Figure 2. Count the number of interfaces in this point-to-point example. How many connections are broken when one application upgrades?
An effective interface strategy supports leveraging existing applications with new business processes and new systems. Using an enterprise application integration approach allows the IT department to be more adaptable handling information flow requirements. Enterprise application integration also can be described as middleware--an adapter that manages the interface logistics. Using that or standard middleware allows IT to leverage solution reuse and supports standards that reduce the costs of interface activities. Because maintenance systems reside between shop floor and enterprise resource planning systems, this approach provides a long-term, cost-effective answer.
Many software vendors provide adapters that operate on a variety of platforms. These adapters provide out-of-the-box connectivity to a variety of packaged systems and legacy applications. Adapters handle data extraction and transformation, data routing to singly- or multiply-interfaced applications, event monitoring and alerting. Adapters still require the same project team and business process mapping. But adapters take the maintenance requirement off the IT department and place it on the application vendor. As part of the support agreement, vendors keep their adapters upgraded to match enterprise resource planning system releases. Although adapters are not a silver bullet, they offer definite advantages. Because most IT departments must do more with less, adapters help in developing IT standards across multiple departments, divisions and plants.
For the maintenance manager, this cost-effective interface support helps other departments service the maintenance department and helps supply information maintenance needs to manage resources and schedules better. A better means to share information with ERP systems supports faster requisition and purchase order processing. Real-time sharing of machine monitoring information gives maintenance better visibility into machine performance and allows for better resource allocation.
Maintenance systems collect operating data from equipment meters and sensors. Interfaces feed run time data into the maintenance system to trigger preventive maintenance or emergency work orders automatically on the basis of the readings. This eliminates several tasks. One is the often-overlooked task of collecting data and entering it into the maintenance system manually. Another is the failure to enter work order information related to breakdowns that send maintenance departments into emergency mode. Another is forgetting to enter data concerning triggered alarms and adjustments that occur at the end of the shift.

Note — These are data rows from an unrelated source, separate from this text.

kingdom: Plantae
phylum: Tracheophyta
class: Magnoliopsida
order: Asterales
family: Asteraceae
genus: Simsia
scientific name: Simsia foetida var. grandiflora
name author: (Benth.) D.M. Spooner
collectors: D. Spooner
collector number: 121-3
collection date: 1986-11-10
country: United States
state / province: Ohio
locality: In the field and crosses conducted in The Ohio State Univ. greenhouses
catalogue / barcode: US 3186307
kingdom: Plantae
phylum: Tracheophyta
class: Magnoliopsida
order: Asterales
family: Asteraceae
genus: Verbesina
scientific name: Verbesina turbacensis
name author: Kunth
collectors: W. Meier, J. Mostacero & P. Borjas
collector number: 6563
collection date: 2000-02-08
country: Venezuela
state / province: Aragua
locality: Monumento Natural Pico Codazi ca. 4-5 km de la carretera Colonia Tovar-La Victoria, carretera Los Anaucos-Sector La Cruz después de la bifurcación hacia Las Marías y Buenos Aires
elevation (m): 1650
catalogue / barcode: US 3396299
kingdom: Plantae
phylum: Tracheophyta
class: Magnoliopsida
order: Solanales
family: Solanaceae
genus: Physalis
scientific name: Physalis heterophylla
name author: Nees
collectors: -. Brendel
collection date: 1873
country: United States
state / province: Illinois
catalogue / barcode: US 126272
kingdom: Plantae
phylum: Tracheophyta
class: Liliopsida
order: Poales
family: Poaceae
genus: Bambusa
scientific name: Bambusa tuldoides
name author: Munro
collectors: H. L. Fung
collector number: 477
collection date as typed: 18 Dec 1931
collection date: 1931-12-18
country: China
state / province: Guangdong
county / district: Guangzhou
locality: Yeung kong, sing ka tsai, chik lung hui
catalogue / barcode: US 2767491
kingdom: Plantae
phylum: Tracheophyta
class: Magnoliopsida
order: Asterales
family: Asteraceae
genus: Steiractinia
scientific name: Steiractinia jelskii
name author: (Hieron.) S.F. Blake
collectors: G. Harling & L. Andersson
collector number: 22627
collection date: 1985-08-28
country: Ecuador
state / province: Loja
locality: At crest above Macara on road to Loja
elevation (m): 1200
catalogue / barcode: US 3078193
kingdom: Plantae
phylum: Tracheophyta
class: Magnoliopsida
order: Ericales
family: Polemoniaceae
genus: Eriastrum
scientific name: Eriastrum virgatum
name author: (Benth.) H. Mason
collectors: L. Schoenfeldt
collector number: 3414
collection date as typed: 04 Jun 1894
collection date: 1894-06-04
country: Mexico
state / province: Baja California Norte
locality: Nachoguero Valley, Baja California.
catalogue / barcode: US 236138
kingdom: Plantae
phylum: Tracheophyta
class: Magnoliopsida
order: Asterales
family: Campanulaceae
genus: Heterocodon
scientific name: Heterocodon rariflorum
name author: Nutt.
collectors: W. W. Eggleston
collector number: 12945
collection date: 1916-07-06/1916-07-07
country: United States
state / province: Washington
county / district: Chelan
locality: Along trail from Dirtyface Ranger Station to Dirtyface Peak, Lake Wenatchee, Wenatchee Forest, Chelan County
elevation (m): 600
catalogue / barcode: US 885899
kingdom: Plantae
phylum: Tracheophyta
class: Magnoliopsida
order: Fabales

Feeding data directly into the maintenance system and automatically triggering work orders are a reminder that something occurred and information needs to be collected to close the work order. Capturing this information and adding it to the work order and equipment history provides more accurate equipment performance and resource activity reports.
Maintenance managers and their maintenance management applications are in the middle of the information flowing from the shop floor to the enterprise resource planning system. This information flow is part of the manufacturing organization's central nervous system. It's important for maintenance managers to understand the impact maintenance-related information has on the organization. It's also important to determine how this information can give maintenance managers the ability to better serve, and to be better served by the organization.